(PROBLEM DESCRIPTION): Using the records below, write out again exactly the lines that begin at the line containing "right wrist: (274, 256)" and end at the line containing "left elbow: (714, 273)", and no other lines.

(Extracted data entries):

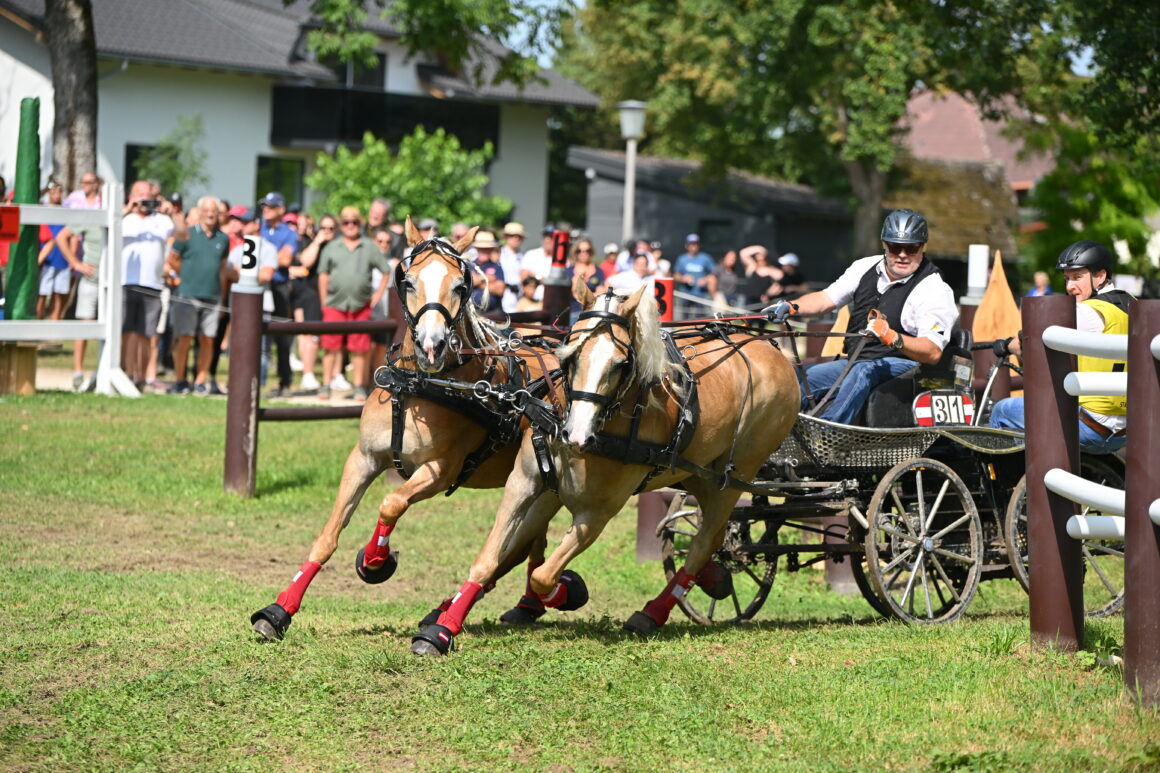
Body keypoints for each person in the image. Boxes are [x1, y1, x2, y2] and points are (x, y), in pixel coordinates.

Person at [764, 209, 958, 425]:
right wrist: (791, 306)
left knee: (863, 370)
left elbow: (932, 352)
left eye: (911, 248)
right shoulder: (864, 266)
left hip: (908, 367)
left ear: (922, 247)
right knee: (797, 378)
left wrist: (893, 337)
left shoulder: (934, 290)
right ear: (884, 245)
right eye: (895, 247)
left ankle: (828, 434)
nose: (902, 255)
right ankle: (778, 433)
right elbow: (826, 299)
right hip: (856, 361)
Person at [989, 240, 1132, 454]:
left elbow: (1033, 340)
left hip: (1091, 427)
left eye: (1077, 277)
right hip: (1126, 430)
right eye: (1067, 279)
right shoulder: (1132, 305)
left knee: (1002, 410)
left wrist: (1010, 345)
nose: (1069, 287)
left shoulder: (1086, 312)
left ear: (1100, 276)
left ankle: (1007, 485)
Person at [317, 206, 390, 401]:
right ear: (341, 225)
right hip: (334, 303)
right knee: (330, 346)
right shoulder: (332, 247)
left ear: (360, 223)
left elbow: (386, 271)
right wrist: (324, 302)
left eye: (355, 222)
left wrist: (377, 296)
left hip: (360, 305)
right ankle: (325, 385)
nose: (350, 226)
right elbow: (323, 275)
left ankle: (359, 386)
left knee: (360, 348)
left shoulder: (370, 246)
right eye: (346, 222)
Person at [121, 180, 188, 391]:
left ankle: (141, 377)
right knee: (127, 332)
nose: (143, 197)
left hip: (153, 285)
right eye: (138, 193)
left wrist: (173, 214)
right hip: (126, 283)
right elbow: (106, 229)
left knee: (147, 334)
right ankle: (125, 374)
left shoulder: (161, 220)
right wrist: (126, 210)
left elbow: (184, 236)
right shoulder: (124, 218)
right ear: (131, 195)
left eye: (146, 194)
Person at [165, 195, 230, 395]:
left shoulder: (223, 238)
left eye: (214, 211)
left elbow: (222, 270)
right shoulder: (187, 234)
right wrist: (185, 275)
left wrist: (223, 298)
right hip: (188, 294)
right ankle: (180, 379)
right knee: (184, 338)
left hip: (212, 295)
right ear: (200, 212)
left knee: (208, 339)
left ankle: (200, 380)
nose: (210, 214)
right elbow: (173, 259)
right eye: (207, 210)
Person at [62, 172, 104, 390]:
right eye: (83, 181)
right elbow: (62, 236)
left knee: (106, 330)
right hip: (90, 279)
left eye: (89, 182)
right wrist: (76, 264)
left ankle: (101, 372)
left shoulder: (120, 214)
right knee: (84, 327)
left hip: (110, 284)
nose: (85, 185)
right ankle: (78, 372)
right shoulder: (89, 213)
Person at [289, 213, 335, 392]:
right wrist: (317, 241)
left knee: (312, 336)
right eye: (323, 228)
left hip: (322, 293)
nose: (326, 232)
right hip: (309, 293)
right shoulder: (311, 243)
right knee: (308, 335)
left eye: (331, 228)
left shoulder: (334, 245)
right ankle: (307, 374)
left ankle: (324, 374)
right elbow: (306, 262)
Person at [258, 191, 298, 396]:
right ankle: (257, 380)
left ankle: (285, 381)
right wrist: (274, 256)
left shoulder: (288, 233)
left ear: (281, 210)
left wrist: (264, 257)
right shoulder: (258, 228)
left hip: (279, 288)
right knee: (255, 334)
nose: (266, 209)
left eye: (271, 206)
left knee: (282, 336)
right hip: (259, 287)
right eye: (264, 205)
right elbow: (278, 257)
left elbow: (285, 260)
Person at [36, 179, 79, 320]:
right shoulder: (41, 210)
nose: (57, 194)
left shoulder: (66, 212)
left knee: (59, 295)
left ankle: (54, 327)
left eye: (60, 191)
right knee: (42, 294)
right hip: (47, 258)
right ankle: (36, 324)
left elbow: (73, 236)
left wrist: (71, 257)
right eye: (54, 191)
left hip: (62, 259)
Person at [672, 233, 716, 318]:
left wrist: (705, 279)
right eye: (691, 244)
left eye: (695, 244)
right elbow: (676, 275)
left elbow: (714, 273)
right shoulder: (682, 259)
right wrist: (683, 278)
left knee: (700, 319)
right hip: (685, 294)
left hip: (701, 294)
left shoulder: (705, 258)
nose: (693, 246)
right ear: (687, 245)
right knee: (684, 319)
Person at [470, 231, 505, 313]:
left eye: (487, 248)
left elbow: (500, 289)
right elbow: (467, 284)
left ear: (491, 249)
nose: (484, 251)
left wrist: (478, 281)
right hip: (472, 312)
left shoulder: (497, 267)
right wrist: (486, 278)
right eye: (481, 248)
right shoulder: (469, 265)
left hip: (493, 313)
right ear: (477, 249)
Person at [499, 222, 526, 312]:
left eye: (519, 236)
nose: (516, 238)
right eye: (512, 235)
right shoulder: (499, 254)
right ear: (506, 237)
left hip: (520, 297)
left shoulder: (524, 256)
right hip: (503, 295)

(WRITTEN RESPONSE):
right wrist: (274, 256)
left shoulder: (288, 233)
left ear: (281, 210)
left wrist: (264, 257)
right shoulder: (258, 228)
left hip: (279, 288)
right knee: (255, 334)
nose: (266, 209)
left eye: (271, 206)
left knee: (282, 336)
right hip: (259, 287)
right eye: (264, 205)
right elbow: (278, 257)
left elbow: (285, 260)
Person at [36, 179, 79, 320]:
right shoulder: (41, 210)
nose: (57, 194)
left shoulder: (66, 212)
left knee: (59, 295)
left ankle: (54, 327)
left eye: (60, 191)
right knee: (42, 294)
right hip: (47, 258)
right ankle: (36, 324)
left elbow: (73, 236)
left wrist: (71, 257)
right eye: (54, 191)
left hip: (62, 259)
Person at [672, 233, 716, 318]:
left wrist: (705, 279)
right eye: (691, 244)
left eye: (695, 244)
right elbow: (676, 275)
left elbow: (714, 273)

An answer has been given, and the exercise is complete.